### Exercise
Please write out exactly the lines of the data below from the line holding "біології 2012-2013 навчал" through the line holding "запрестольный образ в церкви имения графа", and leave out the rest.

### Dataset records

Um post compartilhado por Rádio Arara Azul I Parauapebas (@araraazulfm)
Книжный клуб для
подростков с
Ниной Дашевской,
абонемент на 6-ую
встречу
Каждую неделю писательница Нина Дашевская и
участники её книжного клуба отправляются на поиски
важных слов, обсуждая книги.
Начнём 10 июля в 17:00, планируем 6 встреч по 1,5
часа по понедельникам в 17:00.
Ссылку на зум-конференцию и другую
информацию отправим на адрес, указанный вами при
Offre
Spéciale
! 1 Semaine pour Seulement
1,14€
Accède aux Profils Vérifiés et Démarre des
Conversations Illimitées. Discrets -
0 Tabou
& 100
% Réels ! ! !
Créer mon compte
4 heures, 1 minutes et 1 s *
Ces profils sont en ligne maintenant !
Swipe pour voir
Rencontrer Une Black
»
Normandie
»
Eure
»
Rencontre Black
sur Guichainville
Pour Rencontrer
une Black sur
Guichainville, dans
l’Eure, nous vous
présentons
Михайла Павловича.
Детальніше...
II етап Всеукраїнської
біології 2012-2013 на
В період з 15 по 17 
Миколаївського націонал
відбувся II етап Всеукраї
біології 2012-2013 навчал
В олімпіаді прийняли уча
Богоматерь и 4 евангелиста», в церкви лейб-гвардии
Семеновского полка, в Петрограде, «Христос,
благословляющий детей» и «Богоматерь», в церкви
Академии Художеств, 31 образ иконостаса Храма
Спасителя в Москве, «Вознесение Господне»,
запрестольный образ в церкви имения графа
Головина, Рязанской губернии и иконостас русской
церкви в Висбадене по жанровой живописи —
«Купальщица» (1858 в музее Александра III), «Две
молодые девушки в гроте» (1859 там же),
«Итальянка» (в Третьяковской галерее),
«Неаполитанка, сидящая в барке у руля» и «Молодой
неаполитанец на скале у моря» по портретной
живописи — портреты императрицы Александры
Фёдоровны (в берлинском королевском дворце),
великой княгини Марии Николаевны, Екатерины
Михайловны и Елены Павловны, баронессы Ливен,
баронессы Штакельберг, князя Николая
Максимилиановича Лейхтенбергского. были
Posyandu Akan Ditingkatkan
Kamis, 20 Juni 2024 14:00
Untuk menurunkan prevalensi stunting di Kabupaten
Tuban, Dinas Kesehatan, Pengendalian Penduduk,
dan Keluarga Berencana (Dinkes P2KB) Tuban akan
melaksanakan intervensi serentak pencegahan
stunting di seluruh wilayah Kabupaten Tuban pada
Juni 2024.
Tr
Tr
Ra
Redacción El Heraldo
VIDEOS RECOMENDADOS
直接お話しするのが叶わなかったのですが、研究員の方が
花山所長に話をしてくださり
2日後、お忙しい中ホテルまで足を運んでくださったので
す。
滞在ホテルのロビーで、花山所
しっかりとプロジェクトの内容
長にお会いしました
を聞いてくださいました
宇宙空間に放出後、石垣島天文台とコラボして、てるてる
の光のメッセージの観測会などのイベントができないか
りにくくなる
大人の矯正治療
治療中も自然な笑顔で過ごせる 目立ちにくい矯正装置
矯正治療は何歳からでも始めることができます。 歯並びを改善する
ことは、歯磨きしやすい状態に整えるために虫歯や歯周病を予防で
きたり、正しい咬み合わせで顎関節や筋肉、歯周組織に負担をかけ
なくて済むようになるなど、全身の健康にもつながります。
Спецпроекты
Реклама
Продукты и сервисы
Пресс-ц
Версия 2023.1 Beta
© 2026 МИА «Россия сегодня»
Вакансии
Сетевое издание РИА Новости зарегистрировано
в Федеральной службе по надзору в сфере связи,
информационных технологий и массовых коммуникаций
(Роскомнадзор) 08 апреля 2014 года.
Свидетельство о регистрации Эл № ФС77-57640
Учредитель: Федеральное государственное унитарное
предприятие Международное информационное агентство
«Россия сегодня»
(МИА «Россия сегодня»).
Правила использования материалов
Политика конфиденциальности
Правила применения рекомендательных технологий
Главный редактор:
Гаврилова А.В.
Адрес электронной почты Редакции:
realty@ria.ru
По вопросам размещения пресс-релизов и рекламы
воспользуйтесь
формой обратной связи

######

### Response to the exercise
біології 2012-2013 навчал
В олімпіаді прийняли уча
Богоматерь и 4 евангелиста», в церкви лейб-гвардии
Семеновского полка, в Петрограде, «Христос,
благословляющий детей» и «Богоматерь», в церкви
Академии Художеств, 31 образ иконостаса Храма
Спасителя в Москве, «Вознесение Господне»,
запрестольный образ в церкви имения графа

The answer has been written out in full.